Un pic de pollution en Moselle lié à l'incendie belge
Les retombées de l'incendie belge se font sentir jusqu'en France. Les services de l'État en Moselle ont annoncé, ce mardi 16 août, un pic de pollution de l'air lié aux fumées de l'incendie qui touche l'est de la Belgique. Les concentrations de particules fines dans l'air dépassent les seuils de recommandation, incitant les autorités à recommander aux personnes sensibles de limiter les activités physiques intenses.
Selon les mesures effectuées par les associations agréées de surveillance de la qualité de l'air, ce pic de pollution est directement attribuable aux fumées charriées par les vents depuis le foyer belge. Les habitants de la Moselle sont invités à suivre les recommandations sanitaires, notamment pour les personnes âgées, les enfants et les personnes souffrant de pathologies respiratoires.
Dans les Landes, le feu est stable mais toujours actif
Dans le sud-ouest de la France, le feu qui sévit dans les Landes est désormais qualifié de « stable » par les pompiers.

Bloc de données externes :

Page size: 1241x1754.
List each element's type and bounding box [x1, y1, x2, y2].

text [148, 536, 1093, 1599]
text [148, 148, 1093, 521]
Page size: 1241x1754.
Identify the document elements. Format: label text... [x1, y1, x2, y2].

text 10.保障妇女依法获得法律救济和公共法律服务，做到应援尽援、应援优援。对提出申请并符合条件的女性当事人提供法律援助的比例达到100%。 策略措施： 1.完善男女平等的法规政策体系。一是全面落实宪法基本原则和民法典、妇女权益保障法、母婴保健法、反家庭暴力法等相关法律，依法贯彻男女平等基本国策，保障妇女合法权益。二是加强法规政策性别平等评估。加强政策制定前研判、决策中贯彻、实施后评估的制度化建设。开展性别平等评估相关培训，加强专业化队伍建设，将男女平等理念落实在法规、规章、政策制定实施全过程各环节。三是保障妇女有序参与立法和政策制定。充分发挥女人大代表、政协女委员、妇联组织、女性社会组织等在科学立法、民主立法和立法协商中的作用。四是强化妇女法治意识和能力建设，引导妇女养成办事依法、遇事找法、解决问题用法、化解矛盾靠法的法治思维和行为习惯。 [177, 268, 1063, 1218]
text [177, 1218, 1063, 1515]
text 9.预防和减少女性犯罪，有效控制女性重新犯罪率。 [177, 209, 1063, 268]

Il a parcouru 1 700 hectares depuis son départ, selon les informations communiquées par la préfecture. Les opérations de lutte se poursuivent pour fixer les lisières et éviter toute reprise du front de flammes.
Les conditions météorologiques, avec un vent modéré et une humidité relative en légère hausse, ont permis de ralentir la propagation. Cependant, les autorités appellent à la prudence, car le risque d'incendie reste élevé en raison de la sécheresse persistante. Les pompiers restent mobilisés sur place, avec des moyens aériens toujours en action pour appuyer les équipes au sol.
Impact sur la qualité de l'air et recommandations
Ce pic de pollution en Moselle s'ajoute à une série d'épisodes similaires observés ces dernières semaines dans plusieurs régions françaises, dus aux feux de forêt. Les autorités rappellent que les particules fines peuvent avoir des effets sur la santé, notamment chez les personnes vulnérables.
Les recommandations émises par l'Agence régionale de santé (ARS) incluent la réduction des déplacements inutiles, l'évitement des zones à fort trafic et le respect des traitements médicaux pour les personnes asthmatiques ou cardiaques. Les mesures de surveillance de la qualité de l'air seront maintenues jusqu'à la dissipation complète du nuage de fumée.
En parallèle, la situation en Belgique reste préoccupante, avec des milliers d'hectares déjà brûlés et des évacuations de villages. Les autorités belges ont demandé l'aide de pays voisins pour lutter contre le sinistre. La coopération transfrontalière est essentielle pour faire face à ces événements extrêmes, qui se multiplient avec le changement climatique.